Thank you so much, David–I agree 100%!
I am a film school grad, and even then I had not heard of some of the names you include on your list! The Lumiere brothers seem to get the most credit for being the inventors of motion pictures, but you prove here that there were actually plenty of pioneers before they came along. I agree with your stance on Le Prince. It seems like he was the first to truly hit on the idea of film as we know it today.
Yes, some people will cite Muybridge as the ultimate film pioneer–and I understand why–but Le Prince’s invention was the earliest form of moving images on celluloid that’s familiar to us today. That’s what I would argue, anyways! Glad you enjoyed the article, Brett!
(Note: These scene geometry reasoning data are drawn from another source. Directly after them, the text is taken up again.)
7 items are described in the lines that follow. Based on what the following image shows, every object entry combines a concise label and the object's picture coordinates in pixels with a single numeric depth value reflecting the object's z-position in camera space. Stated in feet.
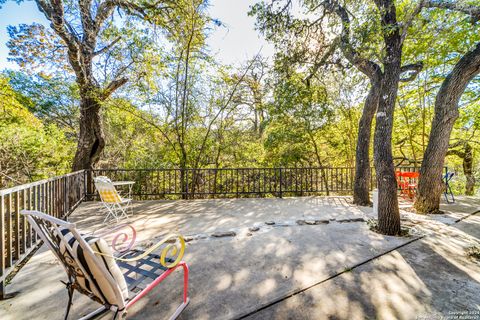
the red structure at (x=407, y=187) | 17.91
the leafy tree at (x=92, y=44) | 17.16
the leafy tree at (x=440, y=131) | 13.04
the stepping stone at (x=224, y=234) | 10.34
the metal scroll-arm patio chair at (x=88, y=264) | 3.80
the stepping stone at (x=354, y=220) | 12.64
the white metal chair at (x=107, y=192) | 11.85
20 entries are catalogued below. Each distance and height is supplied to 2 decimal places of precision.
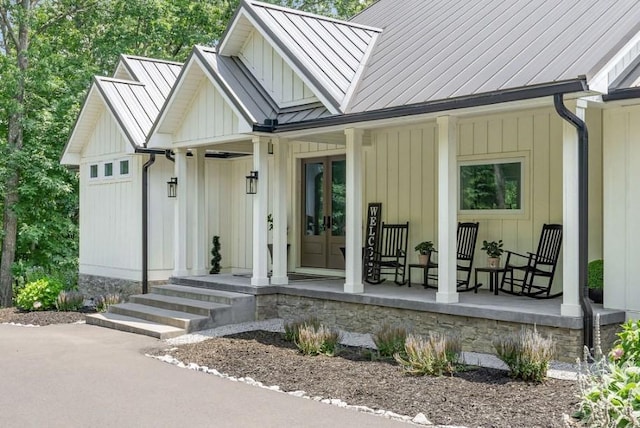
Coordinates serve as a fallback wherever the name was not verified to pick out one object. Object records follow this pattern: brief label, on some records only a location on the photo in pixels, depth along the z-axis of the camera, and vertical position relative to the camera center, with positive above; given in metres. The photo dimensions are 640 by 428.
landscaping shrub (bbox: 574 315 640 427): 4.69 -1.30
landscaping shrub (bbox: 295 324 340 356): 8.50 -1.61
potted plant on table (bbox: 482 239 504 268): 10.16 -0.65
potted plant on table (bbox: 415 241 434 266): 11.09 -0.67
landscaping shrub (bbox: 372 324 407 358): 8.28 -1.57
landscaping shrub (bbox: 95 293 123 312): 13.12 -1.73
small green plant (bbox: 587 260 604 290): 8.62 -0.83
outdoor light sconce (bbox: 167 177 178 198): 13.41 +0.42
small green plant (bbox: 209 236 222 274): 14.46 -0.97
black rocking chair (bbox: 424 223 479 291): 10.71 -0.66
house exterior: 8.08 +1.13
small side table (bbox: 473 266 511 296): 9.79 -0.95
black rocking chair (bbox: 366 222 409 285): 11.77 -0.70
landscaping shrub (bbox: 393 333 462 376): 7.28 -1.55
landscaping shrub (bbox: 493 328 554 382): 6.82 -1.45
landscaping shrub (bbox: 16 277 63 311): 13.42 -1.65
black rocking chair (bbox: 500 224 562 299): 9.56 -0.82
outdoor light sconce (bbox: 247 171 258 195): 11.26 +0.43
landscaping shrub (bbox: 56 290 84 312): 13.34 -1.75
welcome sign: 12.00 -0.58
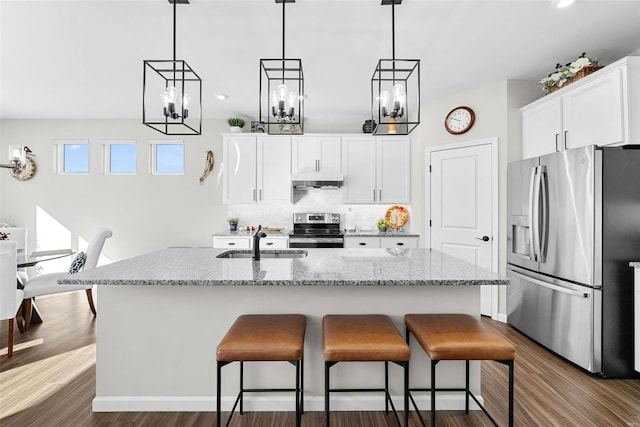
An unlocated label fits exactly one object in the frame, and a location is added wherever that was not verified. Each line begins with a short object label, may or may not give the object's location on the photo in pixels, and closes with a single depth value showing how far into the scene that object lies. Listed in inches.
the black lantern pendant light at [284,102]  78.2
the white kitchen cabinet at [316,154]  186.7
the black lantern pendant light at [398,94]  78.8
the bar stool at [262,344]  60.5
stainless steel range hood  178.7
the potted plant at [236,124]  186.5
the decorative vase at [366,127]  187.3
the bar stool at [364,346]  59.9
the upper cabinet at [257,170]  186.7
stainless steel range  176.4
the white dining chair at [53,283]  126.9
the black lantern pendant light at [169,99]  80.7
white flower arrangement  109.3
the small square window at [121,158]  205.6
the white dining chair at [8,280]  104.6
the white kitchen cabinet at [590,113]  94.9
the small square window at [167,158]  205.0
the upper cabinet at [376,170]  186.2
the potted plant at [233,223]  192.2
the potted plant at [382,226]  189.5
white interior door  145.9
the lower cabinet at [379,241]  174.9
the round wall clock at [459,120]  150.9
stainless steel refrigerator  94.4
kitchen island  79.4
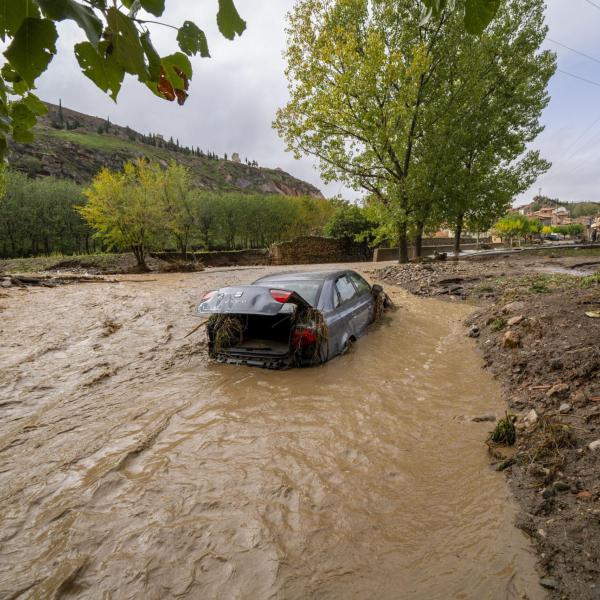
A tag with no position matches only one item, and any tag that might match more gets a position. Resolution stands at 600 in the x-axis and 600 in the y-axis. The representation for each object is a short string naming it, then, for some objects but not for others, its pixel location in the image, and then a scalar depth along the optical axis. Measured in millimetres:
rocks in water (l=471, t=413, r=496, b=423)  3736
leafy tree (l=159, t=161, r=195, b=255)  31562
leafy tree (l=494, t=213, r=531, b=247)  62250
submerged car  4793
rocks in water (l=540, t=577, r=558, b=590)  1826
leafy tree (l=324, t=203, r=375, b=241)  34219
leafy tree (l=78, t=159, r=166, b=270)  27125
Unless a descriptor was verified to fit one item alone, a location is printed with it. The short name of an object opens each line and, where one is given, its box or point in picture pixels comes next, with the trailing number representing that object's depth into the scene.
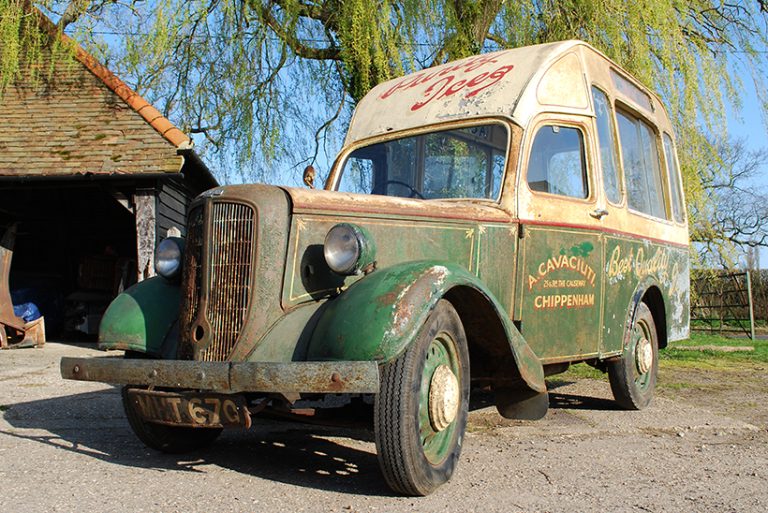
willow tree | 10.63
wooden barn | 11.77
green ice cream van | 3.49
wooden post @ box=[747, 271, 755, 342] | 15.90
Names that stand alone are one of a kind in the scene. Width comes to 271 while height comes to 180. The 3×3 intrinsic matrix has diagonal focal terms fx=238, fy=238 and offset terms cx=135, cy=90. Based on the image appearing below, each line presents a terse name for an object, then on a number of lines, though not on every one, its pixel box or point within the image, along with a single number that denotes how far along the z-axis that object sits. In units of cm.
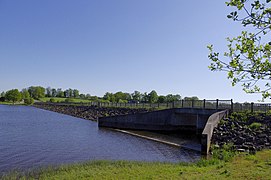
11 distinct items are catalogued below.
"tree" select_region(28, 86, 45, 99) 15050
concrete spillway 2602
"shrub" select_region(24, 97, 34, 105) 12144
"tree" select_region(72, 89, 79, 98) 16854
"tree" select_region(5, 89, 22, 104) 12631
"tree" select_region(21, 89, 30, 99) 13427
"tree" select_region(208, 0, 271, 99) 397
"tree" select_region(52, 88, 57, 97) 17725
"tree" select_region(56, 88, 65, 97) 17250
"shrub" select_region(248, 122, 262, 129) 1919
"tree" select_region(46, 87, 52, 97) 17610
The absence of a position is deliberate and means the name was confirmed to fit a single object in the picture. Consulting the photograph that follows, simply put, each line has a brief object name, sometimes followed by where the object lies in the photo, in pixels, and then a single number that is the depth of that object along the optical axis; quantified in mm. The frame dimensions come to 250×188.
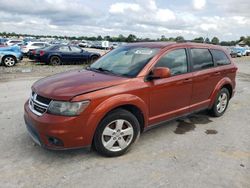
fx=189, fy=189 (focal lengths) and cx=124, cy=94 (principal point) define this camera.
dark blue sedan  12095
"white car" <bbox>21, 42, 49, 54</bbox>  16251
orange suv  2479
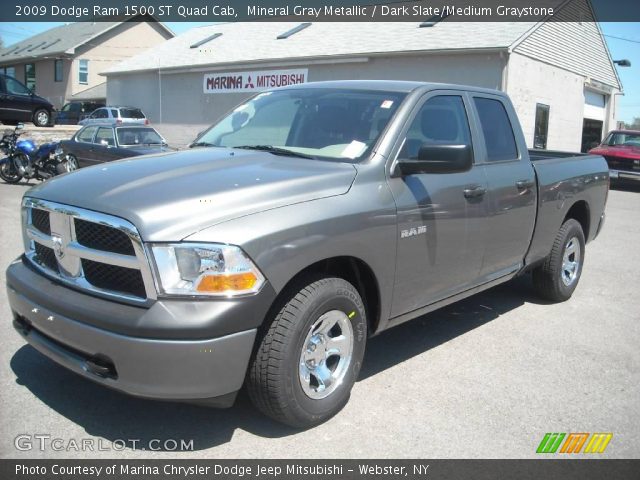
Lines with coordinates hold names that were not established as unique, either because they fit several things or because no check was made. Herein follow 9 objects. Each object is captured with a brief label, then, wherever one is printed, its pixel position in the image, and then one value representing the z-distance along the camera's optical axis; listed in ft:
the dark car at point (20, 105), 73.51
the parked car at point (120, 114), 90.94
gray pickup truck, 9.21
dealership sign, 75.46
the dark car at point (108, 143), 43.93
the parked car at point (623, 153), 59.98
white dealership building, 61.98
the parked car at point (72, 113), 111.86
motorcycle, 44.37
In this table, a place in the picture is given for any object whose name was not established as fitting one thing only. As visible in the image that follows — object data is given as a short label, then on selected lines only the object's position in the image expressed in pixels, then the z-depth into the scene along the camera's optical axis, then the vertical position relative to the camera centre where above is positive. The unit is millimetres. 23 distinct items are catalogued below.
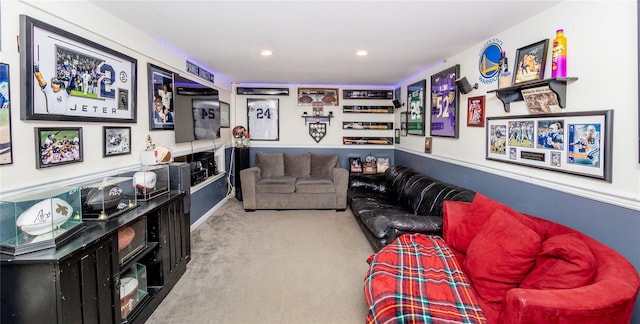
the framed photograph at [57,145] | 1852 +18
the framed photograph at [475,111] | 3042 +331
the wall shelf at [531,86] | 2068 +403
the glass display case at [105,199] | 1978 -336
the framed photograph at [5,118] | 1620 +160
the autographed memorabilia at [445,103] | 3551 +507
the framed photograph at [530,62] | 2221 +606
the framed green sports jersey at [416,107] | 4613 +586
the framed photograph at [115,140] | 2445 +57
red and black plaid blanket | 1545 -804
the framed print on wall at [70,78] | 1768 +472
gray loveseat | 5020 -736
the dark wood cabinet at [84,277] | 1419 -668
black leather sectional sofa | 2764 -675
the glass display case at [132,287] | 2034 -966
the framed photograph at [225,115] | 5457 +580
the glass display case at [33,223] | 1477 -367
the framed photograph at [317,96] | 6160 +978
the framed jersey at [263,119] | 6172 +535
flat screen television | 3641 +473
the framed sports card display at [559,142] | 1821 +15
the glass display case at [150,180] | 2469 -267
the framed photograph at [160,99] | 3100 +506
Thanks for this post. I knew little about the technical foundations of film and I feel you’ve chipped away a bit from my ignorance. What you really highlight here is the way progress is pushed along by many different dreamers going in many different directions. In the end someone is credited for a leap ahead that is built on the work of many whose stories are generally lost to us. Someone makes a leap but the leap isn’t made from mid-air.
Absolutely–and you’re welcome, Gloria!
Thank you so much for this history lesson. I think most people nowadays take film for granted – they don’t know what the past genius inventors had to go through to get to the point of what we have today. I often wondered how it must have felt for the early audience to see “moving pictures” for the very first time – the awe it must have generated.
I wonder that, myself. Children especially must’ve been absolutely amazed, you would think!
Inventing the cinema was clearly an incredible amount of work, by everyone involved. And the machines themselves were often so complicated, too–can’t imagine the time it took to design, test, and re-design some of them.